Bundle-Activator: myActivator
Export-Package: ...
Bundle-RequiredExecutionEnvironment: JavaSE-1.7
Import-Package: ...,
 org.osgi.framework;version="1.5.0",
 org.osgi.util.tracker;version="1.4.2"
Service-Component: OSGI-INF/CommsProvider.xml

Client

Manifest-Version: 1.0
Bundle-ManifestVersion: 2
Bundle-Name: MaClient
Bundle-SymbolicName: MA_Client
Bundle-Version: 1.0.0
Bundle-ClassPath: src/,
 .
Bundle-Activator: ...
Bundle-RequiredExecutionEnvironment: JavaSE-1.7
Import-Package: ...,
 org.osgi.framework;version="1.3.0",
 org.osgi.util.tracker;version="1.4.2"
Export-Package: es.techabout.meetabout.macomms
Service-Component: OSGI-INF/CommsConsumer.xml, ...

It should be noted that I omitted the real names of folders, classes and services, so even if my text has any error regarding names of classes, folders ..., I assure you that the real project is build with no errors whatsoever.

Was it helpful?

Solution

So if I understand you correctly, you have installed the following bundles:

  1. Provider using DS
  2. Provider registering service directly
  3. Client using DS
  4. Client using ServiceTracker

If you start all those bundles, you see the DS Client found one of the Provider services. You also see that if you stop the bundle that provides that service, the DS Client does not find the other Provider service. That might sound odd, but could be explained if you have managed to partition your class space. For a definitive answer about that, we'd need all 4 bundle's manifests, but my guess is that the DS Client is wired to the export of one of the providers and that the other provider has a different export.

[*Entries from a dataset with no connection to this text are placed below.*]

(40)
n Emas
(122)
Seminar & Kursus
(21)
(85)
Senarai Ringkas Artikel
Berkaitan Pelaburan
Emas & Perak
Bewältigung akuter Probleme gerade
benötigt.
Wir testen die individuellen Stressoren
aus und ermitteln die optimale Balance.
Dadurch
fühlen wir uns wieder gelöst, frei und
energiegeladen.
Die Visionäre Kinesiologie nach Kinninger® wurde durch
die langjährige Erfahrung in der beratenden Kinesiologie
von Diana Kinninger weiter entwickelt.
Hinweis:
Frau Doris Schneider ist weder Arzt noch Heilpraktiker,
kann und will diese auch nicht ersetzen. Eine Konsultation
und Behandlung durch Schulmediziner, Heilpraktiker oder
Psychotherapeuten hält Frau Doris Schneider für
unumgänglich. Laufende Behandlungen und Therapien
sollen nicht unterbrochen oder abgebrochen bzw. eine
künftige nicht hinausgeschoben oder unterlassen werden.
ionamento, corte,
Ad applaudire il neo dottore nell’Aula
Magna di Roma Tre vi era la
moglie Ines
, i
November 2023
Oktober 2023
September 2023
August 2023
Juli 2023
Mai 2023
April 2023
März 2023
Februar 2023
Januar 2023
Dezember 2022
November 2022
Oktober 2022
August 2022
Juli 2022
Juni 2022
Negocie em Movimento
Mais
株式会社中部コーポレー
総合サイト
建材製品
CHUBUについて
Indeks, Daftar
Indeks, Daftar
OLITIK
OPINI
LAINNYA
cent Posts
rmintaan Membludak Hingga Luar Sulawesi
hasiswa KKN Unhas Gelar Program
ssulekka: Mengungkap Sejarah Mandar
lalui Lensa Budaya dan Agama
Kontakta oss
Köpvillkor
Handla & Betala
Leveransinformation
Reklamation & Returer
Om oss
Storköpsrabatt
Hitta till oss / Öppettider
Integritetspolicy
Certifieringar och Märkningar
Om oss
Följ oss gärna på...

The fact that you don't see the Client using ServiceTracker show up can be explained because you open and close that tracker in your code. After closing it, OSGi no longer regards the service as "in use". Yes you still keep a reference around, but you don't know if the service is still there.

So let us see the manifests (and maybe also the DS XML) so we can see if my theory is correct.

OTHER TIPS

I don't understand your problem. Your DS version appeared to be working fine, so you decide to mess with it and then it doesn't work any more? Perhaps go back to what was working.

service.id=46 seems to be a "raw" service registration by your provider bundle. service.id=47 is a registration by DS on behalf of your provider bundles. See the component.name service property. So you have the provider bundle registering 2 services.

You don't show the component description for your client bundles, so we can assume it would be fine with either service, so one of the two is picked.

Finally, you original use of ServiceTracker is wrong. The tracker must remain open while you use the service. When you use a tracker, you never hold the service object directly in a long term variable. You hold the tracker in a long term variable and consult it for the service object each time you need the service. Otherwise, you are assuming that once you get the service object that it is valid forever.